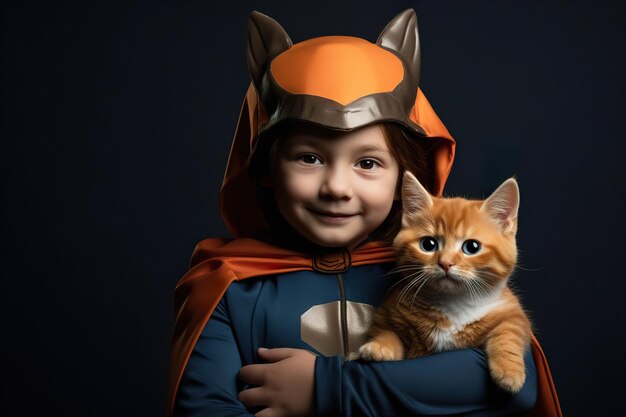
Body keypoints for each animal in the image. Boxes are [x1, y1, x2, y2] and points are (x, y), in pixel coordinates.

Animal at [356, 171, 532, 392]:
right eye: (428, 244)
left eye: (472, 247)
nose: (445, 263)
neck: (452, 304)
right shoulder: (388, 312)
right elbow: (387, 332)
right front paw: (379, 346)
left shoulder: (512, 310)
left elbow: (509, 331)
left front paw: (509, 371)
* * *
- EXERCISE DIRECTIONS: Your answer must be the line that contains "right shoulder: (388, 312)" and every line after it to the end of the records, reproduced exactly.

- ANSWER FOR THE TASK:
right shoulder: (388, 312)
right elbow: (387, 332)
right front paw: (379, 346)
left shoulder: (512, 310)
left elbow: (509, 331)
left front paw: (509, 371)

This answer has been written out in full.